Emergency Room Visits For Self-Harm Skyrocket

Between 2011 and 2020, an increase of nearly 19%

Entrance to the Emergency Department at UConn Health.

(Tina Encarnacion/UConn Health photo)

The number of emergency visits to hospitals in the US for suicide attempts increased markedly between 2011 and 2020, a University of Connecticut researcher reports in the June 4 issue of the American Journal of Psychiatry. The rise emphasizes the country's enormous unmet need for mental health services.

The number of lives lost to suicide in the US has climbed alarmingly over the past decade, with close to a half-million between 2011 and 2022, according to the federal Centers for Disease Control and Prevention (CDC). Suicide rates have risen by 35% since 2000. The rate of self-harm has risen too, even in age groups not previously considered at risk, such as children.

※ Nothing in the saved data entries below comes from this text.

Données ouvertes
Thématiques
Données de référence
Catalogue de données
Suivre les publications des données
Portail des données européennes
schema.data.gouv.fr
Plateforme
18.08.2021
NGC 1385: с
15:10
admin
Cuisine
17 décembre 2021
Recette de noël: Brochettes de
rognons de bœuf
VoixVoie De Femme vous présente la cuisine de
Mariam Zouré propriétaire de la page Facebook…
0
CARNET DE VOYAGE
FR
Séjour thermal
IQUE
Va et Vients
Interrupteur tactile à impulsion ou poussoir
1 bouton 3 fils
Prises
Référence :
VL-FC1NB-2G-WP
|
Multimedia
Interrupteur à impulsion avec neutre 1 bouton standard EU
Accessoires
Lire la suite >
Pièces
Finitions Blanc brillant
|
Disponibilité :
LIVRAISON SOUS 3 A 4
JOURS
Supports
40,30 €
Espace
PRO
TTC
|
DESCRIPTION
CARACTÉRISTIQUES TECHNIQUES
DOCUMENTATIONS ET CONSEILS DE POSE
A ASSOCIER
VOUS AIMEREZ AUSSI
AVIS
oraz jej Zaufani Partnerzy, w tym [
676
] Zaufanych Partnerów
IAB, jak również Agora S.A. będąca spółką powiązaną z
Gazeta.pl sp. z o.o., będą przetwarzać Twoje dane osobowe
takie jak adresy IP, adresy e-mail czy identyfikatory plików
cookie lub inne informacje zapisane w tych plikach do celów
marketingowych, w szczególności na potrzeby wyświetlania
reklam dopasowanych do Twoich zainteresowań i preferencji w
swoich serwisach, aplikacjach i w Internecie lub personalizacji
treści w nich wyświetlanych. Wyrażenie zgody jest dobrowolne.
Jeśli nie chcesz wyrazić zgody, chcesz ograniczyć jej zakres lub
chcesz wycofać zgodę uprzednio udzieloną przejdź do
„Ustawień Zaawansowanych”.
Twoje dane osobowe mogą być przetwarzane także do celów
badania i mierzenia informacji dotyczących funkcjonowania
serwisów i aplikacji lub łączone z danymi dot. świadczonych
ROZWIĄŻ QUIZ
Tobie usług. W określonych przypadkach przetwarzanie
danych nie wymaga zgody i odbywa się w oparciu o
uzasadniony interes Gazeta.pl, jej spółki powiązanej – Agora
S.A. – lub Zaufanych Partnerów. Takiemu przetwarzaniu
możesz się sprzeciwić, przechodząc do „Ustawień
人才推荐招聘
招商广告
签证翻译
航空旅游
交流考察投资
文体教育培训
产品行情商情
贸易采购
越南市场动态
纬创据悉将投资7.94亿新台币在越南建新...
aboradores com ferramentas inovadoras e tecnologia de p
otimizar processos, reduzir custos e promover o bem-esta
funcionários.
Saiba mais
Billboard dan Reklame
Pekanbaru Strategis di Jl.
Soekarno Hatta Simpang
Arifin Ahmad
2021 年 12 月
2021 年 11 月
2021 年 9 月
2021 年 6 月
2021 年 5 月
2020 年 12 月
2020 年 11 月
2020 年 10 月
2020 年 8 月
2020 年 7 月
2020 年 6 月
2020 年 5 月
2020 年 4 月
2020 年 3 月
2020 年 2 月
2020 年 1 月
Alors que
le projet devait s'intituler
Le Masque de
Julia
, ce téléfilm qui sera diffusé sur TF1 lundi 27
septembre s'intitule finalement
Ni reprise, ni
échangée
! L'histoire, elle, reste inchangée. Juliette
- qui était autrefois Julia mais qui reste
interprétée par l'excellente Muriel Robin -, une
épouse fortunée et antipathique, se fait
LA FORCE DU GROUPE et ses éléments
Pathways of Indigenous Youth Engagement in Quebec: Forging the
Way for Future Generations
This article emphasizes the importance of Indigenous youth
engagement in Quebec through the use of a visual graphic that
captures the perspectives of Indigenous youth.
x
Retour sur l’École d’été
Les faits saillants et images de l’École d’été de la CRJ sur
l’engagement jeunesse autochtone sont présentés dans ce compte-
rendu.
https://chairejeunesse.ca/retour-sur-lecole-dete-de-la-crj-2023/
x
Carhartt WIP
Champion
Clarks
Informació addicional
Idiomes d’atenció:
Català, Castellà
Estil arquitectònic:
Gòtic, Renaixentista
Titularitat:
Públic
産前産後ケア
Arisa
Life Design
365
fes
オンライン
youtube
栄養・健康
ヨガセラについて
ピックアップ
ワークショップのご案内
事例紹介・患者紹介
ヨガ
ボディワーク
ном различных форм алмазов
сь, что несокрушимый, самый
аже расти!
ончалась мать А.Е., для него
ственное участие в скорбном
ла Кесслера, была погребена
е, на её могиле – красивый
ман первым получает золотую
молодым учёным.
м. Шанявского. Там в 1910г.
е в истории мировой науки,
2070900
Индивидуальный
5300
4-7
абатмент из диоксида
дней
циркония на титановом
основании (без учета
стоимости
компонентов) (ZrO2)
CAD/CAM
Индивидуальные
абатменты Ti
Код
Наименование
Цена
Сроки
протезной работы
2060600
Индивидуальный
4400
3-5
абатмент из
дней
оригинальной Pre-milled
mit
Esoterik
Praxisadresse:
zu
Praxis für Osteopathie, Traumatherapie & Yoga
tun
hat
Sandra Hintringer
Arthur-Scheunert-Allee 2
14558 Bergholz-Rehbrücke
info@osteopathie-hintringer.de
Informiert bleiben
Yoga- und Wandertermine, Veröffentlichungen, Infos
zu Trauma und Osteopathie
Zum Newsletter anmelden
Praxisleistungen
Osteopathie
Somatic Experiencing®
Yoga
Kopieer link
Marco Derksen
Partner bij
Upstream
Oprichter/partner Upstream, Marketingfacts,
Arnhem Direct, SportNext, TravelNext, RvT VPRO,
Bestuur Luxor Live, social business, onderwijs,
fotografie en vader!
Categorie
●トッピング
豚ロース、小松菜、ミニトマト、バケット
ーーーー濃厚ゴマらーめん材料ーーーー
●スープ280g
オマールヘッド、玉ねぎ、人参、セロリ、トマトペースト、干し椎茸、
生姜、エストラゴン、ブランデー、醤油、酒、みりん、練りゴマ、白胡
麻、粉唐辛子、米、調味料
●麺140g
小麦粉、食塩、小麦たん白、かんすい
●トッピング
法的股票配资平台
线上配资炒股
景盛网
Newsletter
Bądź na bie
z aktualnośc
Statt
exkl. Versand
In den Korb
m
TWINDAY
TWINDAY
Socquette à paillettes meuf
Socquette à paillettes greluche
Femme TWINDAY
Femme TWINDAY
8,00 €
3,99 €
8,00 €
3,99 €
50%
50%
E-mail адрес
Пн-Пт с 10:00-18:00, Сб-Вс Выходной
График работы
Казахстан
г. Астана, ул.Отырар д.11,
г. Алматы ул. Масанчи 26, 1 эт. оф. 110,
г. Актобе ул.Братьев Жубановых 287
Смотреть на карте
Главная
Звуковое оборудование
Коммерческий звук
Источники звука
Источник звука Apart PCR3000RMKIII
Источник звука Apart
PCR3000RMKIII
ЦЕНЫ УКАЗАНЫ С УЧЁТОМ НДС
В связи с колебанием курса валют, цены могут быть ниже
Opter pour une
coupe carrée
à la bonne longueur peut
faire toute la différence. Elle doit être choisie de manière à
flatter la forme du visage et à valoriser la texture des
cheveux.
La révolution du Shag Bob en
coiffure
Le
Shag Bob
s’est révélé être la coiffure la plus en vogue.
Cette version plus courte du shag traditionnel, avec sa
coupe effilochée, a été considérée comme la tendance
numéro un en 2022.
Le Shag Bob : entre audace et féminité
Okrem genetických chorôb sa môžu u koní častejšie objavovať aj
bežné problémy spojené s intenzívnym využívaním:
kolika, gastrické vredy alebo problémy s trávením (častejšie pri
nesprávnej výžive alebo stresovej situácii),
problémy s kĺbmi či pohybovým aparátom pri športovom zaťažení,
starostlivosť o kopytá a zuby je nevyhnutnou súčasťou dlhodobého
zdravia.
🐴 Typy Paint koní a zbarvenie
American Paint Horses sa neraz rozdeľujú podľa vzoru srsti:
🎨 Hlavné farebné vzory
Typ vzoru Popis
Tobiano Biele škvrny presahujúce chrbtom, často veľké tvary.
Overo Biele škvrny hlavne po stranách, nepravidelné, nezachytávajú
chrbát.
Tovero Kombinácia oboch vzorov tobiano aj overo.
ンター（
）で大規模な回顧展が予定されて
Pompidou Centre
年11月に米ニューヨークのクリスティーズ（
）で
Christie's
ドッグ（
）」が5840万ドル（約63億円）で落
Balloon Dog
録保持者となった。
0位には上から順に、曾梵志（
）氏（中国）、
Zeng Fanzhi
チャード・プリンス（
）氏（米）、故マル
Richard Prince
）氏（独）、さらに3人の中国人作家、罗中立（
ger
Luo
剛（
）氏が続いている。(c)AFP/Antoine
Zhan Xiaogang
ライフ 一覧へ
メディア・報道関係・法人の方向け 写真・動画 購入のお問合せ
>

Out of all visits to the emergency department in 2011, only 0.6% involved self-harm. That number had risen to 2.1% of all emergency department visits by 2020, according to data from the National Hospital Ambulatory Medical Care Survey, a yearly sampling of hospitals across the nation by the CDC. The data was analyzed by UConn School of Medicine psychiatric epidemiologist Greg Rhee and colleagues from the Mayo Clinic, Columbia University, Yale University School of Medicine, and the Veterans Administration Connecticut Healthcare System. The figures per 100,000 people increased from 261 per 100,000 in 2011 to 871 in 2020.

"When we translate the data to percent change, it is an 18.8% increase, which is huge," Rhee says. Their most striking increase was in self-harm visits for adults over 65, which went up by 30% annually. But every age group saw double digits annual increases, including children ages 5 to 11.

The increase in suicide and suicide attempts has already been noticed by the US government, which introduced a new crisis phone number two years ago, 988, at which people can access crisis counseling and get referrals to further resources. But other recent analyses by Rhee and his colleagues have shown that there are still high barriers to mental health care.

"Intentional self-harm is preventable. We can potentially reduce suicide or suicide-related events. There are multiple ways. A lot of individuals undergoing mental distress could be taken care of so that they don't harm themselves," Rhee says.